A special form is a primitive function specially marked so that its arguments are not all evaluated. Most special forms define control structures or perform variable bindings—things which functions cannot do.

Each special form has its own rules for which arguments are evaluated and which are used without evaluation. Whether a particular argument is evaluated may depend on the results of evaluating other arguments.

If an expression’s first symbol is that of a special form, the expression should follow the rules of that special form; otherwise, Emacs’s behavior is not well-defined (though it will not crash). For example, ((lambda (x) x . 3) 4) contains a subexpression that begins with lambda but is not a well-formed lambda expression, so Emacs may signal an error, or may return 3 or 4 or nil, or may behave in other ways.

function special-form-p object

This predicate tests whether its argument is a special form, and returns t if so, nil otherwise.

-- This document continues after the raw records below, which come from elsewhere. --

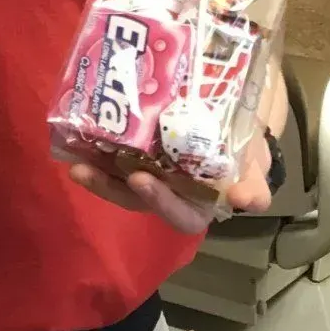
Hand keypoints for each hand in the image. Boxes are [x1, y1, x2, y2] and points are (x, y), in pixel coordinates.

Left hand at [63, 134, 273, 235]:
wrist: (235, 115)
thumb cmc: (245, 151)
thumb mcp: (255, 166)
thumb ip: (253, 185)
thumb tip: (246, 200)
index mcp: (200, 203)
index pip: (179, 215)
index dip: (160, 202)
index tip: (141, 180)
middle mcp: (169, 192)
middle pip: (136, 199)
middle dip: (110, 186)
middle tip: (86, 170)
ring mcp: (149, 172)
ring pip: (119, 180)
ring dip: (95, 171)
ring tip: (74, 159)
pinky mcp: (135, 152)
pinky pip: (113, 156)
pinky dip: (95, 149)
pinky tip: (77, 135)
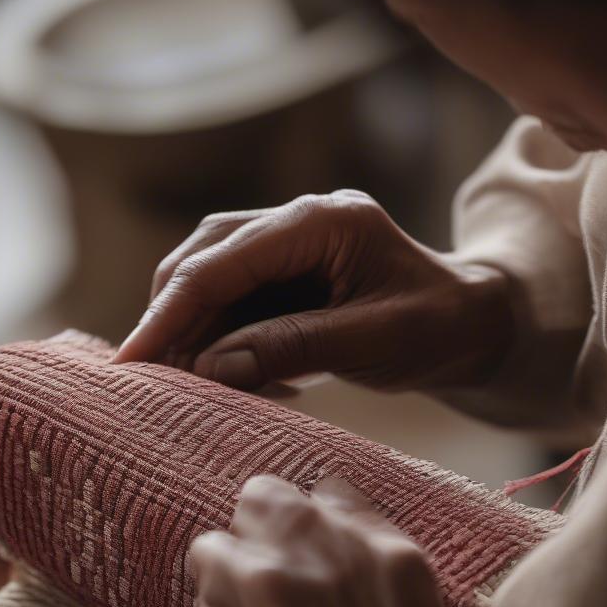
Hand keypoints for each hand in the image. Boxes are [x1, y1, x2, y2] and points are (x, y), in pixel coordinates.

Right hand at [113, 189, 514, 392]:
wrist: (473, 323)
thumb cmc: (438, 327)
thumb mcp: (373, 342)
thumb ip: (292, 346)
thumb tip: (210, 366)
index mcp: (320, 221)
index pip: (222, 262)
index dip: (170, 313)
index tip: (133, 360)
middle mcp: (296, 221)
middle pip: (203, 259)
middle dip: (171, 319)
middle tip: (151, 378)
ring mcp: (289, 245)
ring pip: (210, 279)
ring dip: (191, 333)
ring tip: (184, 385)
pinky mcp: (286, 273)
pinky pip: (233, 302)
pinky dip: (219, 341)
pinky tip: (229, 377)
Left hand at [189, 475, 464, 606]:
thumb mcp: (400, 558)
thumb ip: (352, 515)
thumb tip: (322, 491)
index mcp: (296, 532)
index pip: (257, 494)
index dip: (275, 518)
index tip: (290, 541)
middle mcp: (249, 568)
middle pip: (217, 542)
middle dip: (240, 558)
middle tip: (277, 587)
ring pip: (209, 590)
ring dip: (235, 602)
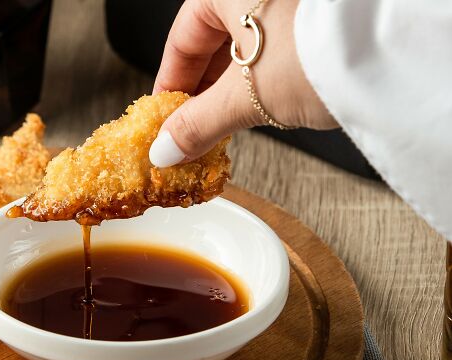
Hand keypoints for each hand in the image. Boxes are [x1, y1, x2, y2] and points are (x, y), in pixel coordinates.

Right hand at [149, 0, 336, 166]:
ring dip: (229, 90)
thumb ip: (197, 123)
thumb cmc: (316, 52)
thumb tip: (166, 148)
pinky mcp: (313, 24)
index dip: (169, 86)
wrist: (392, 52)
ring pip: (243, 49)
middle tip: (192, 130)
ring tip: (225, 125)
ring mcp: (287, 5)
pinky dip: (259, 80)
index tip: (164, 119)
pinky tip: (258, 105)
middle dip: (200, 93)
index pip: (181, 40)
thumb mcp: (243, 96)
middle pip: (212, 44)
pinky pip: (272, 50)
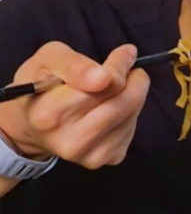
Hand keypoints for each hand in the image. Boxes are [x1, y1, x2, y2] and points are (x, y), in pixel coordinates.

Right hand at [0, 42, 149, 168]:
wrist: (34, 126)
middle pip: (122, 104)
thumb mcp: (47, 60)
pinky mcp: (109, 160)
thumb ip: (73, 64)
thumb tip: (105, 76)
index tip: (126, 54)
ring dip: (133, 96)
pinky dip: (130, 114)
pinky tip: (114, 108)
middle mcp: (70, 141)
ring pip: (131, 116)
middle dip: (134, 81)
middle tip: (132, 70)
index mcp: (48, 113)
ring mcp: (91, 155)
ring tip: (119, 88)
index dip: (118, 66)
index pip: (101, 87)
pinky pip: (131, 130)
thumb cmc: (40, 86)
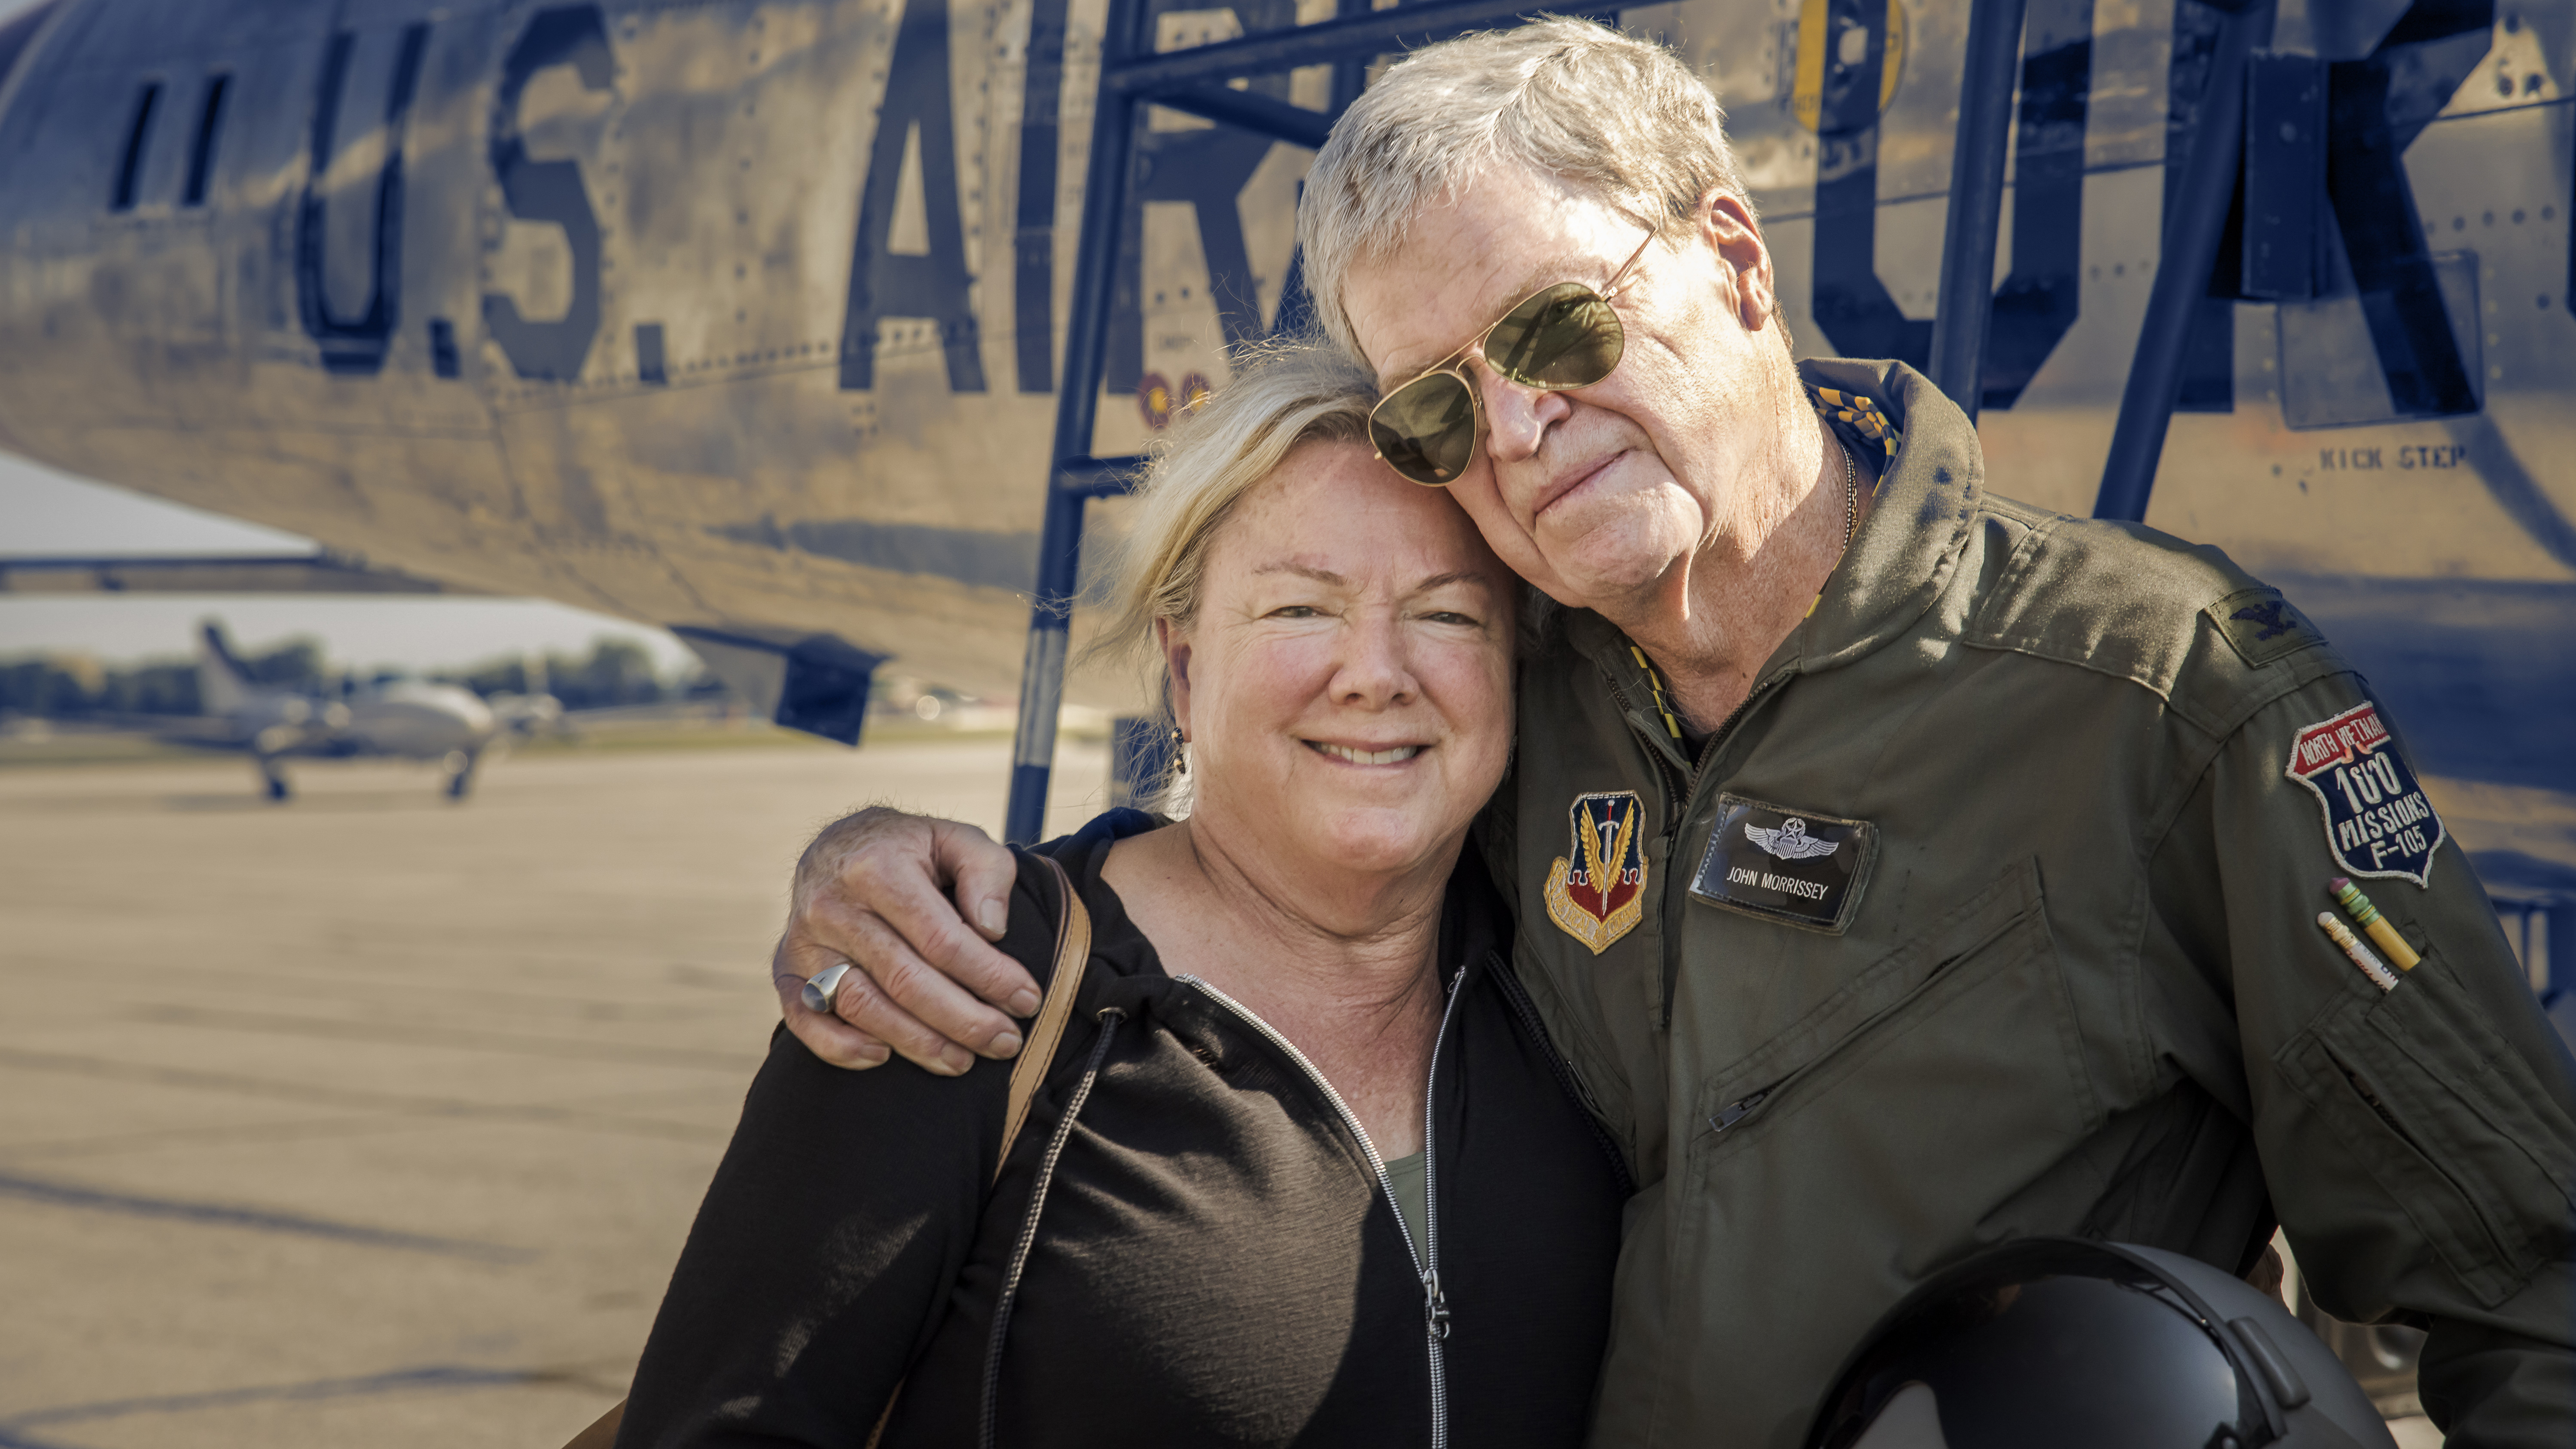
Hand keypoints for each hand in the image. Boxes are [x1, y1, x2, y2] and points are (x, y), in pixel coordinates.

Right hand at [773, 808, 1039, 1072]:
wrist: (839, 846)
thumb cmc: (912, 851)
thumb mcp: (957, 838)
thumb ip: (987, 872)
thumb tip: (993, 929)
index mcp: (877, 867)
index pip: (941, 938)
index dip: (989, 976)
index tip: (1027, 1000)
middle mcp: (832, 904)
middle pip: (905, 980)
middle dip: (964, 1020)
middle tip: (1006, 1042)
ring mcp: (804, 941)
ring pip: (862, 1006)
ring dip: (917, 1043)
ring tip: (963, 1061)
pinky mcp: (786, 970)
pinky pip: (805, 1020)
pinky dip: (841, 1047)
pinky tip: (883, 1057)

Here is a list, in alphabetical order, of all of the special forms in Emacs Lisp with a reference to where each is described.

and

see Combining Conditions

catch

see Catch and Throw

cond

see Conditionals

condition-case

see Handling Errors

defconst

see Defining Variables

defvar

see Defining Variables

function

see Anonymous Functions

if

see Conditionals

interactive

see Interactive Call

lambda

see Lambda Expressions

let

let*

see Local Variables

or

see Combining Conditions

prog1

prog2

progn

see Sequencing

quote

see Quoting

save-current-buffer

see Current Buffer

save-excursion

see Excursions

save-restriction

see Narrowing

setq

see Setting Variables

setq-default

see Creating Buffer-Local

unwind-protect

see Nonlocal Exits

while

see Iteration

Common Lisp note: Here are some comparisons of special forms in GNU Emacs Lisp and Common Lisp. setq, if, and catch are special forms in both Emacs Lisp and Common Lisp. save-excursion is a special form in Emacs Lisp, but doesn’t exist in Common Lisp. throw is a special form in Common Lisp (because it must be able to throw multiple values), but it is a function in Emacs Lisp (which doesn’t have multiple values).